True, but the problem is that that is today better done on vector hardware like ...

fulafel · on Nov 28, 2022

GPUs are still an unworkable target for wide end user audiences because of all the fragmentation, mutually incompatible APIs on macOS/Windows/Linux, proprietary languages, poor dev experience, buggy driver stacks etc.

Not to mention a host of other smaller problems (eg no standard way to write tightly coupled CPU/GPU codes, spotty virtualization support in GPUs, lack integation in estabilished high level languages, etc chilling factors).

The ML niche that can require speficic kinds of NVidia GPUs seems to be an island of its own that works for some things, but it's not great.

pjmlp · on Nov 28, 2022

While true, it is still easier to write shader code than trying to understand the low level details of SIMD and similar instruction sets, that are only exposed in a few selected languages.

Even JavaScript has easier ways to call into GPU code than exposing vector instructions.

fulafel · on Nov 29, 2022

Yes, one is easier to write and the other is easier to ship, except for WebGL.

The JS/browser angle has another GPU related parallel here. WebAssembly SIMD is is shipping since a couple of years and like WebGL make the browser platform one of the few portable ways to access this parallel-programming functionality now.

(But functionality is limited to approximately same as the 1999 vintage x86 SSE1)

dtx1 · on Nov 28, 2022

> You could say that the intersecting area in the ven diagram of "Has to run on CPU" and "Can use vector instructions" is small.

People are forgetting the "Could run on a GPU but I don't know how" factor. There's tons of Situations where GPU Offloading would be fast or more energy efficient but importing all the libraries, dealing with drivers etc. really is not worth the effort, whereas doing it on a CPU is really just a simple include away.

titzer · on Nov 28, 2022

> You could say that the intersecting area in the ven diagram of "Has to run on CPU" and "Can use vector instructions" is small.

I dunno, JSON parsing is stupid hot these days because of web stacks. Given the neat parsing tricks by simdjson mentioned upthread, it seems like AVX512 could accelerate many applications that boil down to linear searches through memory, which includes lots of parsing and network problems.

mhh__ · on Nov 28, 2022

Firing up a GPU just to do a little bit of inference sounds quite expensive.
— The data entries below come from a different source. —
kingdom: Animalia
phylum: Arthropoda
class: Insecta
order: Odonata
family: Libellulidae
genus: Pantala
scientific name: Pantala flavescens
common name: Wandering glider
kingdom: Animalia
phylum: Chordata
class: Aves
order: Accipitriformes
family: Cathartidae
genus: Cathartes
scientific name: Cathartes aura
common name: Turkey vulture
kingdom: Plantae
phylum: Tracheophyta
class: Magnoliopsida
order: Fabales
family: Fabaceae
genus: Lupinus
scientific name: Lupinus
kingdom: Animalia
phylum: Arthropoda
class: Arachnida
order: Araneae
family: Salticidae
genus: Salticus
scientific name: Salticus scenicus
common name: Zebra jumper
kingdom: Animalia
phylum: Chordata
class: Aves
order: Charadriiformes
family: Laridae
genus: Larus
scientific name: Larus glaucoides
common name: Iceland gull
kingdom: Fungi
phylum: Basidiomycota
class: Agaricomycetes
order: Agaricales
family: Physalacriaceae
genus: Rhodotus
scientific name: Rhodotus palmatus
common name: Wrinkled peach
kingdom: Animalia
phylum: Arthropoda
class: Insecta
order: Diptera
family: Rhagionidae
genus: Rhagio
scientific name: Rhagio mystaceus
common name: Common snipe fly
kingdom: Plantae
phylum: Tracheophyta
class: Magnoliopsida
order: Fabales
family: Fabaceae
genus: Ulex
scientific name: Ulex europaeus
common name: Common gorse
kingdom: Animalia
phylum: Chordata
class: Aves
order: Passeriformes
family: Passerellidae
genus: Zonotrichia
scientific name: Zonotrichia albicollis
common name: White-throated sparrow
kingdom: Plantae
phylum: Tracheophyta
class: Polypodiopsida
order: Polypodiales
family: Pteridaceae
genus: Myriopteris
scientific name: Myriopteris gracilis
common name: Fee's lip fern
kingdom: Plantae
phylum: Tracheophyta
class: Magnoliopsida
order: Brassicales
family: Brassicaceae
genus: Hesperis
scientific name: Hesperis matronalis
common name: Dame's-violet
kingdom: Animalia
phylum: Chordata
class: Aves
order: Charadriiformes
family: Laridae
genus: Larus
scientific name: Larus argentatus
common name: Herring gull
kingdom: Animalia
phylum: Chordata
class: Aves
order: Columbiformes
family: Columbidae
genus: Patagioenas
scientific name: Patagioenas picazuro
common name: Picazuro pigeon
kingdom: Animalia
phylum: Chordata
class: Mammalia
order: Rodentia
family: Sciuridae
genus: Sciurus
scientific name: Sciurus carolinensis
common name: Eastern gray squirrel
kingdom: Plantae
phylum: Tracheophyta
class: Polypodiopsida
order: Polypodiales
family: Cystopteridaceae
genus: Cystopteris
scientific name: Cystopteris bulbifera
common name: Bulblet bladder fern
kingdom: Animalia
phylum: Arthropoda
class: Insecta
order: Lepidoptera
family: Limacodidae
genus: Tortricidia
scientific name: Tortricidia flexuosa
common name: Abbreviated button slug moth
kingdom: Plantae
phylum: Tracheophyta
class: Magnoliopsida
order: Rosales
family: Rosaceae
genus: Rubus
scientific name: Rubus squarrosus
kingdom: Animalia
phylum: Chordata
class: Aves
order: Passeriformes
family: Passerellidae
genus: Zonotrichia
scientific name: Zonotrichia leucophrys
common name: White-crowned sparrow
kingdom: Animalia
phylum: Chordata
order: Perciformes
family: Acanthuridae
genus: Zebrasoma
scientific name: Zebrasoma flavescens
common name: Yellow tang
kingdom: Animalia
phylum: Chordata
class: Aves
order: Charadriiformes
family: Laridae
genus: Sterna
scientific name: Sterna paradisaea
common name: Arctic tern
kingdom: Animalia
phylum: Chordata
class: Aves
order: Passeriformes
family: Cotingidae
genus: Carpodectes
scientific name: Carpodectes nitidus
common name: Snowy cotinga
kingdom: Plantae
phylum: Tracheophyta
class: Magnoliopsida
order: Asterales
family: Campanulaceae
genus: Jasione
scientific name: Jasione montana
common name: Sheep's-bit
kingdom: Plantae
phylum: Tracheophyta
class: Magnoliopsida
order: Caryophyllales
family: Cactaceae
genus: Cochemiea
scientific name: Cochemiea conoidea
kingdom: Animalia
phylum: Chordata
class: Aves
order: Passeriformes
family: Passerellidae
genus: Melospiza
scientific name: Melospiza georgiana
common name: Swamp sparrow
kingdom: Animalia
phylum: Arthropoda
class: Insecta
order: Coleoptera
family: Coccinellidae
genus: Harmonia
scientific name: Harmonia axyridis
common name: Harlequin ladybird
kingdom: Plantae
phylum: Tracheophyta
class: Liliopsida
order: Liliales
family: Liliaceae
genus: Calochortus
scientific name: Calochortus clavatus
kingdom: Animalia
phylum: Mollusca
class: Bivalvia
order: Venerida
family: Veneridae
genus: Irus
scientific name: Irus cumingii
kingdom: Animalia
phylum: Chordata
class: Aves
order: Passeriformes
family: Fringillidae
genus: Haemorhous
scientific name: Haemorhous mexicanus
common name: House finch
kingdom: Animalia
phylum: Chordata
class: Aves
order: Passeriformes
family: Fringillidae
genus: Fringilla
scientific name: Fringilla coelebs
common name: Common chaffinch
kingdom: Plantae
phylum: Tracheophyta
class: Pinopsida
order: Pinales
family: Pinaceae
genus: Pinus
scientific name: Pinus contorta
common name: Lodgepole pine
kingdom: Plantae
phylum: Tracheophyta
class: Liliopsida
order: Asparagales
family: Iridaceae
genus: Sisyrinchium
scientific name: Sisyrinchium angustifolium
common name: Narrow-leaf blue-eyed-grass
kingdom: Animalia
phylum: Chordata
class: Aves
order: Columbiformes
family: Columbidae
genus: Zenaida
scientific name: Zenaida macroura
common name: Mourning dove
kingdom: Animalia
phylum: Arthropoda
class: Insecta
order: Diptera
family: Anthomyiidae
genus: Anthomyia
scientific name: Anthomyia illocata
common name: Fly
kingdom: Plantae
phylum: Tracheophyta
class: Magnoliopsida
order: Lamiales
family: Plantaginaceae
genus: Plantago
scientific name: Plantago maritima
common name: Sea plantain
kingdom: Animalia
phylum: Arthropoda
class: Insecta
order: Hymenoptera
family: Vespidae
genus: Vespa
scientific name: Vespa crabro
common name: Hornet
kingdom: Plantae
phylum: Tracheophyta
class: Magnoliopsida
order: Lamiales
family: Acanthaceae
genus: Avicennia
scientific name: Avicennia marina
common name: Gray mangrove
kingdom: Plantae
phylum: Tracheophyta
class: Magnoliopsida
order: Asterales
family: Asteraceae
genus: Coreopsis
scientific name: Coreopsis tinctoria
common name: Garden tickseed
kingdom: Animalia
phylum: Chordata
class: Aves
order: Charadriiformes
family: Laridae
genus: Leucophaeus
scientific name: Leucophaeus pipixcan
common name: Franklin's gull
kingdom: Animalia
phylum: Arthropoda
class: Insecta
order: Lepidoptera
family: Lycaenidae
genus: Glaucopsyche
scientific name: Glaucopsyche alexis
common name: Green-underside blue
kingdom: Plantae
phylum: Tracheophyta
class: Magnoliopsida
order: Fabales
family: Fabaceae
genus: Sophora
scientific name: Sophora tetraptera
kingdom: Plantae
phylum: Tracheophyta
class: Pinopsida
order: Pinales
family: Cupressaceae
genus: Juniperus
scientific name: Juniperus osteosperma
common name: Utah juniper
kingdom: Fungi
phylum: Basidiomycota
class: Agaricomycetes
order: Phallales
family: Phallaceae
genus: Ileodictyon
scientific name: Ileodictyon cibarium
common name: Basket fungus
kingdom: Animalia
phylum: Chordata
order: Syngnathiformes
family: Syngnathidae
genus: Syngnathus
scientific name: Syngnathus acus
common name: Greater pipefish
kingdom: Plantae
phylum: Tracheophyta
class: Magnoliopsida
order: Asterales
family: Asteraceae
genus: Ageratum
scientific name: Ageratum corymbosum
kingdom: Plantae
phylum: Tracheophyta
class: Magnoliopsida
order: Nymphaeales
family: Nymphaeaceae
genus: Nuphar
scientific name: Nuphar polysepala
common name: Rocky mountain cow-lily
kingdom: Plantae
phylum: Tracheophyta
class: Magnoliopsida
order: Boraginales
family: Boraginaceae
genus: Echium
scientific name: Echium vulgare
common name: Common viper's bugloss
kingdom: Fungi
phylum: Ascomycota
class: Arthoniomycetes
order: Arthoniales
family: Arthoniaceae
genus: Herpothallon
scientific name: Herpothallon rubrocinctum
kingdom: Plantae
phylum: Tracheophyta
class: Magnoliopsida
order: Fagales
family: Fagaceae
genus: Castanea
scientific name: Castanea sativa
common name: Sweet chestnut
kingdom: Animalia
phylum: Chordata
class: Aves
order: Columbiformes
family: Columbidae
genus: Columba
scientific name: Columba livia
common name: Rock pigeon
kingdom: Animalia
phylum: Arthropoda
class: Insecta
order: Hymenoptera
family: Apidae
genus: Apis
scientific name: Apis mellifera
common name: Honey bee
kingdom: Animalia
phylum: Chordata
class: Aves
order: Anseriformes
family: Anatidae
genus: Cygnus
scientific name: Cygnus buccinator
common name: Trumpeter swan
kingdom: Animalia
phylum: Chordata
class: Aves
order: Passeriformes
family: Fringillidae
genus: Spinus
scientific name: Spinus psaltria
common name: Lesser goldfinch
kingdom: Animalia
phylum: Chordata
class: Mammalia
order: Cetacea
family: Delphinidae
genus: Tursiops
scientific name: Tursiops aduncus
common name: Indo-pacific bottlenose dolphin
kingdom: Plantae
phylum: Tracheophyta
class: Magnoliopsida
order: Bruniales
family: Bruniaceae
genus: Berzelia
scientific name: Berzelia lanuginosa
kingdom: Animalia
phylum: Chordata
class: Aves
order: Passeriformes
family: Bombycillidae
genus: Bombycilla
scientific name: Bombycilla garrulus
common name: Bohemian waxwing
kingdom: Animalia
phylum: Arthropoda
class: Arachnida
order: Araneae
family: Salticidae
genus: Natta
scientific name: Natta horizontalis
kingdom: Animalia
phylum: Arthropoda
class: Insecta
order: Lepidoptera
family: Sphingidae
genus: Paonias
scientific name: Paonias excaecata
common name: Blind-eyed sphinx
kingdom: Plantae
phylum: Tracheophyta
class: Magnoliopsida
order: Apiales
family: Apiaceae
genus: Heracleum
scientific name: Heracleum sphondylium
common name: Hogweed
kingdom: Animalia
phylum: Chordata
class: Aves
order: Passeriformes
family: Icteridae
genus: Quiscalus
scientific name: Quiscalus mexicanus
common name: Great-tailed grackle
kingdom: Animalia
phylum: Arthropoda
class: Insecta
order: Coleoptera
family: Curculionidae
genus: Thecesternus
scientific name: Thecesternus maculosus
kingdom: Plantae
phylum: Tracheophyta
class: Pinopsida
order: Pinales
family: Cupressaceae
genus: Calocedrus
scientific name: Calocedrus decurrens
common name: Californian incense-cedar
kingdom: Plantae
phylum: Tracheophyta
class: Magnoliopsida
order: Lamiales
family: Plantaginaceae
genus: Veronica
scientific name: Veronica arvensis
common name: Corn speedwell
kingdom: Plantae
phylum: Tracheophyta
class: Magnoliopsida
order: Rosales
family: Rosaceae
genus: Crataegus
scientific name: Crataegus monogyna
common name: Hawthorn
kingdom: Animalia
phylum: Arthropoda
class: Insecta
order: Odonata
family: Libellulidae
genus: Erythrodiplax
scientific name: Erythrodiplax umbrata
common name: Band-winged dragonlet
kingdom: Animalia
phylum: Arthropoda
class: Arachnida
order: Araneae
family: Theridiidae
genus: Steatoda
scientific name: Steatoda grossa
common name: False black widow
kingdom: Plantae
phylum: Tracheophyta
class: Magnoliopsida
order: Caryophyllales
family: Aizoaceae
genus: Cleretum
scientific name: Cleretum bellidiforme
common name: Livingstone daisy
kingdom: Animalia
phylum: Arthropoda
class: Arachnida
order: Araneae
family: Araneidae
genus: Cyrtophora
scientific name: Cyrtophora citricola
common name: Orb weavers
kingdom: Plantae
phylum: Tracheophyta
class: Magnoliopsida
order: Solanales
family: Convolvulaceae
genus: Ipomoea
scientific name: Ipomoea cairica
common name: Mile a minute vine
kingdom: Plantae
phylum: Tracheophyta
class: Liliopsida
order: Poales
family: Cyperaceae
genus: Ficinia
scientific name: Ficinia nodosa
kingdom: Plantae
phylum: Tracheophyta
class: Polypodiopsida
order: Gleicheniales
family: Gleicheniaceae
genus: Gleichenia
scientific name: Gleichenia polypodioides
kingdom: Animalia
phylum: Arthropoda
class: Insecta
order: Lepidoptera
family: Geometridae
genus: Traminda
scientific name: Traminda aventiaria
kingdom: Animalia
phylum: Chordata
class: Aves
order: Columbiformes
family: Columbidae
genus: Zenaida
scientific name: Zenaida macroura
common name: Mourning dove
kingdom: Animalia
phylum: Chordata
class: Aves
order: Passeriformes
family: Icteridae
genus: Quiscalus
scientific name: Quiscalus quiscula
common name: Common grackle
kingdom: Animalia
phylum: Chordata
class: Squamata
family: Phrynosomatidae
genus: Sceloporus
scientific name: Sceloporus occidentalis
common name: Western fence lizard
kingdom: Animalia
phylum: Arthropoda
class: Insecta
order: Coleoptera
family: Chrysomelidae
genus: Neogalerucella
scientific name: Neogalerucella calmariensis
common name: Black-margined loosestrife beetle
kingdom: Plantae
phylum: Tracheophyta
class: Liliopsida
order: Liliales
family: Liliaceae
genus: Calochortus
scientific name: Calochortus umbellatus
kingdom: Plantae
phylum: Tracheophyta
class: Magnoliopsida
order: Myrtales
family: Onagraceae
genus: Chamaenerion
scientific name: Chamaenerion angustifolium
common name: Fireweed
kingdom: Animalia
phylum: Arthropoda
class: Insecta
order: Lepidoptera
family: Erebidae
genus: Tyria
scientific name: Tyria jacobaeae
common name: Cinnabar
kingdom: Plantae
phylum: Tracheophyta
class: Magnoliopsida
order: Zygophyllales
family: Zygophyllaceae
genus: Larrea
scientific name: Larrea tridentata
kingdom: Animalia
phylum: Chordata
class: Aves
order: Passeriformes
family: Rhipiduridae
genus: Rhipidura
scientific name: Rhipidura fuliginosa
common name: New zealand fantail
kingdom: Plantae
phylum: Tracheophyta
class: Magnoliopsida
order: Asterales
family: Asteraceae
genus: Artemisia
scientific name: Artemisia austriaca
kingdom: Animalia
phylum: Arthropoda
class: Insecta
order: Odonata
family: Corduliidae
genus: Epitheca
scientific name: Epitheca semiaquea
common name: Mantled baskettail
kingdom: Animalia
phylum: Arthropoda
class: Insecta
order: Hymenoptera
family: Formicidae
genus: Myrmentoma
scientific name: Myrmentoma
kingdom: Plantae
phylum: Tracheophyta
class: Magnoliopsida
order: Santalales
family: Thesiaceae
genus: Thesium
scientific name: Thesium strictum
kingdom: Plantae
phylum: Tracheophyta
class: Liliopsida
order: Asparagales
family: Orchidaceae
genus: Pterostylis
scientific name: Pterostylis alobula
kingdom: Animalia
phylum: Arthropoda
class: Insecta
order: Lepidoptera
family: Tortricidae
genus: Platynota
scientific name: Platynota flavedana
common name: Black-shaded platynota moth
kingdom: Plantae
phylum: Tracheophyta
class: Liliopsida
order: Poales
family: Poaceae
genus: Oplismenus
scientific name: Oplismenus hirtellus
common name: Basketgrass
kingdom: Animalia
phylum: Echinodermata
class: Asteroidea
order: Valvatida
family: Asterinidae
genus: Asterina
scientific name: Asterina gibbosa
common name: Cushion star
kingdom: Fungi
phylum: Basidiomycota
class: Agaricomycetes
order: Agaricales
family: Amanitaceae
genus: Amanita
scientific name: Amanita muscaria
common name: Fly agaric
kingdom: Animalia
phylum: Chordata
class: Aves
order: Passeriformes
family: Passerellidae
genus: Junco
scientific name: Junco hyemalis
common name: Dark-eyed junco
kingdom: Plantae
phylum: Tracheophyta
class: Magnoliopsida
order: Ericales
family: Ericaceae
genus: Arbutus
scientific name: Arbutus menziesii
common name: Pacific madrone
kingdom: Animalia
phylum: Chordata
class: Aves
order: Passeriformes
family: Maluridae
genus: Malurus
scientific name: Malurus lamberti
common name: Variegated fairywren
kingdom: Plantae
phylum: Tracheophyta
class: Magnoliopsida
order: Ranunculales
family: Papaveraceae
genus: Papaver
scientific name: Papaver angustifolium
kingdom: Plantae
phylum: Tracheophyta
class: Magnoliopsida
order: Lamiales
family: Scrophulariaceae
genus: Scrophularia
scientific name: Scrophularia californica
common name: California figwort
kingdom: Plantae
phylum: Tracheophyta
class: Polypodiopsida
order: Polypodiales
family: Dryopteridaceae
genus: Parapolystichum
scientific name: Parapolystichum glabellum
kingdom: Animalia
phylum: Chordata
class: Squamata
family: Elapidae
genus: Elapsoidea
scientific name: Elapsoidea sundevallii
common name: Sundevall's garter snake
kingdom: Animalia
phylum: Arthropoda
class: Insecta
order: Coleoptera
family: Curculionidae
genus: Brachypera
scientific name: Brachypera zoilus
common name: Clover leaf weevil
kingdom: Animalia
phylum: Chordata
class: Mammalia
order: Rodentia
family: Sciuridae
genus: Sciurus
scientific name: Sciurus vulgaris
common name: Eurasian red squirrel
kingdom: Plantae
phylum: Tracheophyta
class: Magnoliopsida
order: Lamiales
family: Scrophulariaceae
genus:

CPUs (let alone CPUs talking to a GPU) spend huge numbers of cycles shunting data around already.

dragontamer · on Nov 28, 2022

> few reasons to use AVX-512 on a CPU,

Memcpy and memset are massively parallel operations used on a CPU all the time.

But lets ignore the _easy_ problems. AES-GCM mode is massively parallelized as well, each 128-bit block of AES-GCM can run in parallel, so AVX512-AES encryption can process 4 blocks in parallel per clock tick.

Linus is just somehow ignorant of this subject...

stephencanon · on Nov 28, 2022

Icelake and later CPUs have a REP MOVS / REP STOS implementation that is generally optimal for memcpy and memset, so there’s no reason to use AVX512 for those except in very specific cases.

dragontamer · on Nov 28, 2022

Does AMD support enhanced REP MOVS?

I know when I use GCC to compile with AVX512 flags, it seems to output memcpy as AVX registers / ZMMs and stuff...

Auto vectorization usually sucks for most code. But very simple setting of structures / memcpy / memset like code is ideal for AVX512. It's a pretty common use case (think a C++ vector<SomeClass> where the default constructor sets the 128 byte structure to some defaults)

stephencanon · on Nov 29, 2022

AVX512 doesn't itself imply Icelake+; the actual feature is FSRM (fast short rep movs), which is distinct from AVX512. In particular, Skylake Xeon and Cannon Lake, Cascade Lake, and Cooper Lake all have AVX512 but not FSRM, but my expectation is that all future architectures will have support, so I would expect memcpy and memset implementations tuned for Icelake and onwards to take advantage of it.